··· Text shown ···

Larson v. State

*449SMITH, Justice.

Appellant, November 14, 1955, then aged 41 years, received a personal injury caused by an accident arising out of and in the course of his employment with respondent employer, in regard to which event no dispute exists. Respondents recognized liability for and paid certain expenses of medical treatment accorded appellant for contusions sustained in area of the right side of his abdomen and right flank, caused by the accident.

The existing controversy is based upon appellant’s assertion, denied by respondents, that a hernia, by which appellant became afflicted, was caused by such accident and for which he made claim for workmen’s compensation benefits. He has appealed from an order of the industrial accident board denying recovery on his claim.

Appellant assigns error of the board in finding that the hernia did not appear suddenly and immediately following the accident; that the hernia was not reported to the employer within thirty days, and that the hernia did not result from the accident.

I.C. § 72-316, relating to cases of hernia, reads as follows:

“Hernia. — In all cases of hernia resulting from injury by accident alleged to have been sustained in the course of and resulting from, employee’s employment, it must be proved:
“1. That it was an.injury by accident resulting in hernia
“2. That the hernia appeared suddenly arid immediately following the accident.
“3. That the hernia did not exist in any degree prior to the injury by accident for which compensation is claimed.
“4. That the hernia was reported to the employer within thirty days after the accident.”

··· Data for review ···

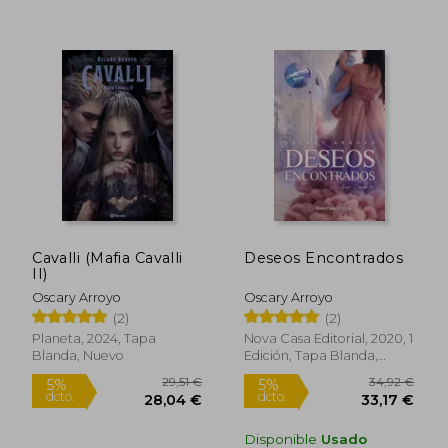
5%
5%
dcto.
dcto.
14,70 €
29,52
Cavalli (Mafia Cavalli
Deseos Encontrados
II)
Oscary Arroyo
Oscary Arroyo
(2)
(2)
Planeta, 2024, Tapa
Nova Casa Editorial, 2020, 1
Blanda, Nuevo
Edición, Tapa Blanda,
Nuevo
Disponible
Usado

···

## [Exercise requirements]
1. Answer these questions from the Larson v. State opinion:
(a) How old was the appellant when he was injured?
(b) On what parts of his body did the appellant suffer contusions in the accident?
(c) Under I.C. § 72-316, within how many days after the accident must a hernia be reported to the employer?
2. Extend the Larson v. State opinion, picking up after the last line of the hernia statute it quotes.
The records come from a different source than the text.

## [Answers to each task]
1.
(a) He was 41 years old.
(b) The right side of his abdomen and his right flank.
(c) Within thirty days.

2.
The board found: “It is probable that claimant’s hernia did not exist in any degree prior to claimant’s accident of November 14, 1955,” which meets the requirement of subparagraph 3 of the above quoted section of the statute. The remaining findings of the board, within the purview of subparagraphs 1, 2 and 4 of said section of the statute, regarded in the light of appellant’s specifications of error, raise the issues involved in this proceeding.

Since the evidence is undisputed it may be reviewed as a matter of law to determine its sufficiency to sustain the findings. If the findings are clearly unsupported as a matter of law, it is within the province of this court to set them aside and the decision based thereon. Ybaibarriaga v. Farmer, 39 Idaho 361, 228 P. 227; *450In re Hillhouse’s Estate, 46 Idaho 730, 271 P. 459; Bybee v. Idaho Equity Exchange, 57 Idaho 396, 65 P.2d 730; In re Black, 58 Idaho 803, 80 P.2d 24; Pauli v. Preston Theatres Corporation, 63 Idaho 594, 124 P.2d 562; Aranguena v. Triumph Min. Co., 63 Idaho 769, 126 P.2d 17; Benson v. Jarvis, 64 Idaho 107, 127 P.2d 784; Miller v. Bingham County, 79 Idaho 87, 310 P.2d 1089. A brief review of the evidence follows.

The accident of November 14, 1955, occurred while appellant was unhooking a tow chain attached to a motor grader and a towing vehicle, when an unexpected forward movement of the towing vehicle caused the chain to come loose with a sudden whiplashing motion. The chain lashed around appellant’s midsection throwing him to the ground some feet away. He stated, “The wind was knocked out of me and I struggled to get up and Mr. Smith [a co-employee] grabbed on to hold me down in case I had any broken bones. * * * I was in considerable pain. - * * * I looked at my stomach and seen it was red and black on my right side.”

Dr. Wilson, to whom appellant reported shortly after the accident, described the injury as contusions extending from a point below the lower end of the sternum following underneath the rib margin into the right flank area, which caused appellant a great deal of soreness. The doctor did not then or thereafter examine appellant for hernia.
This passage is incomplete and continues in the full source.